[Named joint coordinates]
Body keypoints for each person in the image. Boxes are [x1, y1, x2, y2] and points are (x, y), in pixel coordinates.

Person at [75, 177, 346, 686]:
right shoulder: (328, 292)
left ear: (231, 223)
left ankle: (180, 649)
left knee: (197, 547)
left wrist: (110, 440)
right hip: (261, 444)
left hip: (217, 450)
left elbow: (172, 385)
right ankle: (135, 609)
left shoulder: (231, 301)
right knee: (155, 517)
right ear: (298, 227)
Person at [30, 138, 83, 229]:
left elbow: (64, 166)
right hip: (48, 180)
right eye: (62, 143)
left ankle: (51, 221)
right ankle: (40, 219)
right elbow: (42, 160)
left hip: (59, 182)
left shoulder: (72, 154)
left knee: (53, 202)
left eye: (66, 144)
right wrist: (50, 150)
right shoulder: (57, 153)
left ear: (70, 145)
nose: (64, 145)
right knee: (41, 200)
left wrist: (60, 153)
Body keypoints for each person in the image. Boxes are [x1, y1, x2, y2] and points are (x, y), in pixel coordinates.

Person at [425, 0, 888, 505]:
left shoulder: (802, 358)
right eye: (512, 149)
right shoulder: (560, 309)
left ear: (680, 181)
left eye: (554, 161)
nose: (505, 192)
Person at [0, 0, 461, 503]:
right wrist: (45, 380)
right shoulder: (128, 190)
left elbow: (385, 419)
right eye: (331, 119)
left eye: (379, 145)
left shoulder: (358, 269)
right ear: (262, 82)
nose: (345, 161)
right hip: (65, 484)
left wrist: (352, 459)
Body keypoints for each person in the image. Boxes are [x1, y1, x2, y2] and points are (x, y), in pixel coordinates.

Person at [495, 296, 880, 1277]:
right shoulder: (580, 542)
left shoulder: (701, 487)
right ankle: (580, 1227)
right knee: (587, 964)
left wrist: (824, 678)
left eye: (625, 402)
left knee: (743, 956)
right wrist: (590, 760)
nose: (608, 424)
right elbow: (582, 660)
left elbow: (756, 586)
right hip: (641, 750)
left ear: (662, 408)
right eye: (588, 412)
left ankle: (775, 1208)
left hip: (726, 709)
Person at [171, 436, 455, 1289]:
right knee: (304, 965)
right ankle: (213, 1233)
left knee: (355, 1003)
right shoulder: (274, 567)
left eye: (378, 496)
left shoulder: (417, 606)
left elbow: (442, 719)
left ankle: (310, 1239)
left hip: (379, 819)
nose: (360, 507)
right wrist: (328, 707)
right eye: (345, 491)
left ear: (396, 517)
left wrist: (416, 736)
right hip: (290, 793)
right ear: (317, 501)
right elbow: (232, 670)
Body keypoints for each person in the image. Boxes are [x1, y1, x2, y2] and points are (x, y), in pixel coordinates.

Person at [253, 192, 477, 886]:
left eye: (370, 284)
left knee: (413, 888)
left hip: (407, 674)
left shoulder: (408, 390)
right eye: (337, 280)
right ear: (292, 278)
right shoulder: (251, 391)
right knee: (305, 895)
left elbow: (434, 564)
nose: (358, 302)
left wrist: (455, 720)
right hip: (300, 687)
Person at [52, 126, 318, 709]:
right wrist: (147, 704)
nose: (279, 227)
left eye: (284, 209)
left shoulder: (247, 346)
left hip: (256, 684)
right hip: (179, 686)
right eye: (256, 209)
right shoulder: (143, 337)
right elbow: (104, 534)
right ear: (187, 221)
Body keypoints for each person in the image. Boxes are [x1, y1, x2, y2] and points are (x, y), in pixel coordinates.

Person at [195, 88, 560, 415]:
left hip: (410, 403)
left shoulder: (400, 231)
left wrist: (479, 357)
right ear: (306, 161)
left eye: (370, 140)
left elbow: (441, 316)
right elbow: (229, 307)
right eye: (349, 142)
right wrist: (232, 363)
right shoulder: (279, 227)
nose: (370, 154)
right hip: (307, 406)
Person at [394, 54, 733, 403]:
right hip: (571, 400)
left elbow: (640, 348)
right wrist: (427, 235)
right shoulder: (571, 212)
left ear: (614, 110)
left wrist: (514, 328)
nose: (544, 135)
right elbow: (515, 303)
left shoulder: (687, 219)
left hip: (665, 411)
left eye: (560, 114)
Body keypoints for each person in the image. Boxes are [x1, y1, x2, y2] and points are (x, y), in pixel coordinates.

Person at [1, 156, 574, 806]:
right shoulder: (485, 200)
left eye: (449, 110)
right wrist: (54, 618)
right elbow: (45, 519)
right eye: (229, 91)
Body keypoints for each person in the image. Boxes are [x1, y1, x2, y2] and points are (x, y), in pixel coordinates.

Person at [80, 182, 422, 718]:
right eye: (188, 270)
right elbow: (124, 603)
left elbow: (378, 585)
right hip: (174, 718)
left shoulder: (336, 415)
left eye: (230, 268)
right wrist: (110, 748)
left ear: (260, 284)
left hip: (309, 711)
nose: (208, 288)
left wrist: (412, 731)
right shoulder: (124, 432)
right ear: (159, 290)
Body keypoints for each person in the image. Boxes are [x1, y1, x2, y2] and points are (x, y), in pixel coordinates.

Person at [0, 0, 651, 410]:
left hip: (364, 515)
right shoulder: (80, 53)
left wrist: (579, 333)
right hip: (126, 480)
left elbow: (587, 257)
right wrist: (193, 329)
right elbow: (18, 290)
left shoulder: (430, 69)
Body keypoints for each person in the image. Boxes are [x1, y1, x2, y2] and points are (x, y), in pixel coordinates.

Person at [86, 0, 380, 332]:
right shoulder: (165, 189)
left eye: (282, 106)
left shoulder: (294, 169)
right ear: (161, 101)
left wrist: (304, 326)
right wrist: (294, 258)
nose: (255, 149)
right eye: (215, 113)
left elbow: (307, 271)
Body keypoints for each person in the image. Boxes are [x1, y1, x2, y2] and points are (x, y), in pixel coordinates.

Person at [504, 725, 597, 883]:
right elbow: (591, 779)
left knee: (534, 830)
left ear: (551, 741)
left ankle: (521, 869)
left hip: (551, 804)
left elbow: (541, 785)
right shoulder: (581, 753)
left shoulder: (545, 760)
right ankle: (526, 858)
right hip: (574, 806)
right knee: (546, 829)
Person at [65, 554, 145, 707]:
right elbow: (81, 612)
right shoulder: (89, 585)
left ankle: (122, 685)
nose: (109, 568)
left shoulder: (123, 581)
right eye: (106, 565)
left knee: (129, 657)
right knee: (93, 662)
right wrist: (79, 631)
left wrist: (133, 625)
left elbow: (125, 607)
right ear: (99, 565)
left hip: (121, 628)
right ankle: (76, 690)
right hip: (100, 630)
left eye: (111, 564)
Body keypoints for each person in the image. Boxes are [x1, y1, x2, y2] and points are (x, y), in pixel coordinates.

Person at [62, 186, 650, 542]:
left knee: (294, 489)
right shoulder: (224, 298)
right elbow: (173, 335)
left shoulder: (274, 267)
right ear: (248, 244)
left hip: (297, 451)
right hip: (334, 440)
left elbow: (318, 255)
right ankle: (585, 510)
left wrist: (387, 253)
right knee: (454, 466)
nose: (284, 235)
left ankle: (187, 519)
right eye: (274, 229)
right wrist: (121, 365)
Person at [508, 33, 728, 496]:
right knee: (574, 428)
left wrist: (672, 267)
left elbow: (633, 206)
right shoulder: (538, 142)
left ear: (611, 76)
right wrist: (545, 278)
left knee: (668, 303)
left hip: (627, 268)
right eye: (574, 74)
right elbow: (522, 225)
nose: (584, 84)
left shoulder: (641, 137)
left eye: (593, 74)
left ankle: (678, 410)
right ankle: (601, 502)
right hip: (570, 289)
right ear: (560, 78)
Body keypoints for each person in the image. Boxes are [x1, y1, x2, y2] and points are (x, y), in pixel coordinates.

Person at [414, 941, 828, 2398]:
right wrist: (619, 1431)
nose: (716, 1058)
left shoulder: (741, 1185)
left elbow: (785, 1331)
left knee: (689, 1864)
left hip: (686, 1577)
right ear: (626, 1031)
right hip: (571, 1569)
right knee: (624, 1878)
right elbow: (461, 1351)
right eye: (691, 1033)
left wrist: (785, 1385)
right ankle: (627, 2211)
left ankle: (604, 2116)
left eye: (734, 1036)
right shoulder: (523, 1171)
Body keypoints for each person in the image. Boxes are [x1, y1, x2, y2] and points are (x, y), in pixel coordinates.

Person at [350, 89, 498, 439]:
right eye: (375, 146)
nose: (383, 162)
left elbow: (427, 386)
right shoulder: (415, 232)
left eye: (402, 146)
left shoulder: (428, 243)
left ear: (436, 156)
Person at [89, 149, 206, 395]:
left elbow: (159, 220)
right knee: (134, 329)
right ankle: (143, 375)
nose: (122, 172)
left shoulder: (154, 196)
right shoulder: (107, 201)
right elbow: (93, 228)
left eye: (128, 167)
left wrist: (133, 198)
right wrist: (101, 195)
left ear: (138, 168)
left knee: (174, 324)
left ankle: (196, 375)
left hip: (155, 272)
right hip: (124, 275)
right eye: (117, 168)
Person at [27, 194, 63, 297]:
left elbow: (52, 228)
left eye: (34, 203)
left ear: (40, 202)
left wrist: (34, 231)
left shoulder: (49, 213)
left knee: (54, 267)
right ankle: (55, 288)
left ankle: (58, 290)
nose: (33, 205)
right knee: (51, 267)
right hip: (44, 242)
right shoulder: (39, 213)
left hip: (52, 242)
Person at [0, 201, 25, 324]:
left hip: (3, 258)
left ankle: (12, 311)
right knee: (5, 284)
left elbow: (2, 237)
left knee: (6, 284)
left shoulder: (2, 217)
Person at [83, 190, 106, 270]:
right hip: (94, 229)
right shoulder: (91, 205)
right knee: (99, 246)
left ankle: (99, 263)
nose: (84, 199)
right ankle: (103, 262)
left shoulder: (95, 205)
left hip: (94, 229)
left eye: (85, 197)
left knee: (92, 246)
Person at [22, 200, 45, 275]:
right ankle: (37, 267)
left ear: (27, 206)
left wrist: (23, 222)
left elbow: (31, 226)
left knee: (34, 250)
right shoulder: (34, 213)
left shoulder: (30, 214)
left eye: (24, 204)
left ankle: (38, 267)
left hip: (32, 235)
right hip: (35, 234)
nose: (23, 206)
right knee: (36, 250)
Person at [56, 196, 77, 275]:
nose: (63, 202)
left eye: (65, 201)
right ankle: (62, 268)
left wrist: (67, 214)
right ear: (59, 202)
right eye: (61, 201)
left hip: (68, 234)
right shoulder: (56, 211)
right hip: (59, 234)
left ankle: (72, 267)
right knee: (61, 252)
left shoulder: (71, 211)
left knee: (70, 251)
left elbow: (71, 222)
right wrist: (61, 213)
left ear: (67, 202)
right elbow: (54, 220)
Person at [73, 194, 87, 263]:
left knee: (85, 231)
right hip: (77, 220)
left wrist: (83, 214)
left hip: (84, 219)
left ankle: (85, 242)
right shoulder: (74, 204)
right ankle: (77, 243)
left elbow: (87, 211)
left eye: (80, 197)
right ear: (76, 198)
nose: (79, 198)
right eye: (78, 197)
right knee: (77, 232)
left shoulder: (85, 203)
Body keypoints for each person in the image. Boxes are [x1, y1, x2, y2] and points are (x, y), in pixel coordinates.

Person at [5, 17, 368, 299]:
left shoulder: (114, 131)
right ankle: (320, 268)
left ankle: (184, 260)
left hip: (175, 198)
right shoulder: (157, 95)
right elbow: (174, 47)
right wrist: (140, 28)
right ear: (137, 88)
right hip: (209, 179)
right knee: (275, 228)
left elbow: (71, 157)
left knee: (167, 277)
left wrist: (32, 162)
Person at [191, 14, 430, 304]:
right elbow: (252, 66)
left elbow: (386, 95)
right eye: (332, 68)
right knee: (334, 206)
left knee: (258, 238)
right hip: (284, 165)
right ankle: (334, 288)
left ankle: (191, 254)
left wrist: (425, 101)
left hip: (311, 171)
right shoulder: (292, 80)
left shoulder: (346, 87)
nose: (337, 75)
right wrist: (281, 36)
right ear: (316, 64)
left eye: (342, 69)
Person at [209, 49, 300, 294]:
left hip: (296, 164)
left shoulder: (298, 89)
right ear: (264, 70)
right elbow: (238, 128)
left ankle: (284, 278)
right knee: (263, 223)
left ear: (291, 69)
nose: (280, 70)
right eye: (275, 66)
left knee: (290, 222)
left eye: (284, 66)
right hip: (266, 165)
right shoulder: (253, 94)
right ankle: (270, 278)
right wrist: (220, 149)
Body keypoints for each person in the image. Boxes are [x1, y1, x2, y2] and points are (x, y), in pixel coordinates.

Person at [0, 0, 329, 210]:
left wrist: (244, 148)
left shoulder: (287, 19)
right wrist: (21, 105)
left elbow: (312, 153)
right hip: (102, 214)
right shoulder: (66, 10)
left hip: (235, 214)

- [PROBLEM] Only the lines from the one holding "nose: (280, 70)" to the end of the entries above belong in the answer, each copied exactly.

- [SOLUTION FOR THIS TASK]
nose: (280, 70)
right eye: (275, 66)
left knee: (290, 222)
left eye: (284, 66)
right hip: (266, 165)
right shoulder: (253, 94)
right ankle: (270, 278)
right wrist: (220, 149)
Body keypoints for each person in the image. Boxes are [x1, y1, x2, y2] and points are (x, y), in pixel coordinates.

Person at [0, 0, 329, 210]:
left wrist: (244, 148)
left shoulder: (287, 19)
right wrist: (21, 105)
left elbow: (312, 153)
right hip: (102, 214)
right shoulder: (66, 10)
left hip: (235, 214)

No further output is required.